“I’m told it’s the largest adaptation the BBC have ever done…”
In this episode, I talk to Dan Rebellato, playwright, academic and lead writer on the first season of BBC Radio 4’s massive adaptation of Emile Zola’s twenty-volume Rougon-Macquart novels, titled Blood, Sex and Money, which starts this Saturday (21 November) and runs over nine consecutive days (initially).
The adaptation will eventually total twenty-seven episodes across three seasons (called Blood, Sex and Money, appropriately enough), and Dan has written episodes one, two and nine of the first run. He very kindly gave me a sneak preview of his episodes and talked to me about his role on the project.
Our conversation covers the challenges of adapting such an enormous body of work, why narrators can be boring, why no one in nineteenth century France speaks French, how to do action scenes in audio, the finer points of French naturalist literature (well, sort of) and much more.

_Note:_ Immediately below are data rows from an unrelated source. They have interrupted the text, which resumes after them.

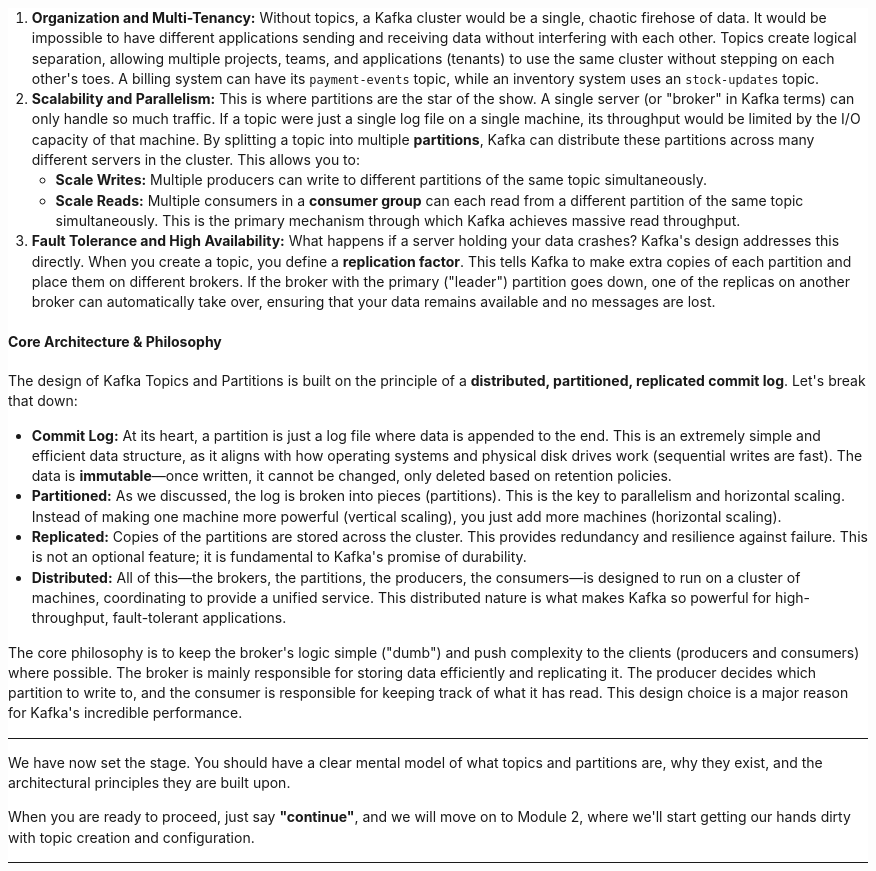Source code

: 1. **Organization and Multi-Tenancy:** Without topics, a Kafka cluster would be a single, chaotic firehose of data. It would be impossible to have different applications sending and receiving data without interfering with each other. Topics create logical separation, allowing multiple projects, teams, and applications (tenants) to use the same cluster without stepping on each other's toes. A billing system can have its `payment-events` topic, while an inventory system uses an `stock-updates` topic.
2. **Scalability and Parallelism:** This is where partitions are the star of the show. A single server (or "broker" in Kafka terms) can only handle so much traffic. If a topic were just a single log file on a single machine, its throughput would be limited by the I/O capacity of that machine. By splitting a topic into multiple **partitions**, Kafka can distribute these partitions across many different servers in the cluster. This allows you to:
    * **Scale Writes:** Multiple producers can write to different partitions of the same topic simultaneously.
    * **Scale Reads:** Multiple consumers in a **consumer group** can each read from a different partition of the same topic simultaneously. This is the primary mechanism through which Kafka achieves massive read throughput.
3. **Fault Tolerance and High Availability:** What happens if a server holding your data crashes? Kafka's design addresses this directly. When you create a topic, you define a **replication factor**. This tells Kafka to make extra copies of each partition and place them on different brokers. If the broker with the primary ("leader") partition goes down, one of the replicas on another broker can automatically take over, ensuring that your data remains available and no messages are lost.

#### **Core Architecture \& Philosophy**

The design of Kafka Topics and Partitions is built on the principle of a **distributed, partitioned, replicated commit log**. Let's break that down:

* **Commit Log:** At its heart, a partition is just a log file where data is appended to the end. This is an extremely simple and efficient data structure, as it aligns with how operating systems and physical disk drives work (sequential writes are fast). The data is **immutable**—once written, it cannot be changed, only deleted based on retention policies.
* **Partitioned:** As we discussed, the log is broken into pieces (partitions). This is the key to parallelism and horizontal scaling. Instead of making one machine more powerful (vertical scaling), you just add more machines (horizontal scaling).
* **Replicated:** Copies of the partitions are stored across the cluster. This provides redundancy and resilience against failure. This is not an optional feature; it is fundamental to Kafka's promise of durability.
* **Distributed:** All of this—the brokers, the partitions, the producers, the consumers—is designed to run on a cluster of machines, coordinating to provide a unified service. This distributed nature is what makes Kafka so powerful for high-throughput, fault-tolerant applications.

The core philosophy is to keep the broker's logic simple ("dumb") and push complexity to the clients (producers and consumers) where possible. The broker is mainly responsible for storing data efficiently and replicating it. The producer decides which partition to write to, and the consumer is responsible for keeping track of what it has read. This design choice is a major reason for Kafka's incredible performance.

***

We have now set the stage. You should have a clear mental model of what topics and partitions are, why they exist, and the architectural principles they are built upon.

When you are ready to proceed, just say **"continue"**, and we will move on to Module 2, where we'll start getting our hands dirty with topic creation and configuration.

---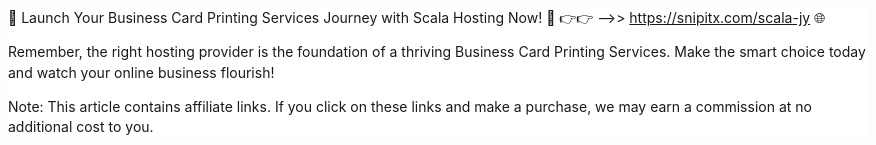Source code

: 🚀 Launch Your Business Card Printing Services Journey with Scala Hosting Now! 🌟
👉👉 -->> https://snipitx.com/scala-jy 🌐

Remember, the right hosting provider is the foundation of a thriving Business Card Printing Services. Make the smart choice today and watch your online business flourish!

Note: This article contains affiliate links. If you click on these links and make a purchase, we may earn a commission at no additional cost to you.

The discussion becomes a little spoilerific in the final ten minutes or so, but Dan does give a warning about this when it happens, so listen out for that if you are concerned, and act accordingly. Otherwise, enjoy the interview and be sure to follow the serial over the next week. It’s pretty marvellous.
I also did another interview with Dan on the links between the theatre and globalisation (Based on his book, Theatre & Globalisation, 2009). That interview is now available as part of the December episode of The Global Lab, alongside interviews with Nick Hennegan on the London Literary Pub Crawl and Anna Brownsted on her site-specific theatrical experiences.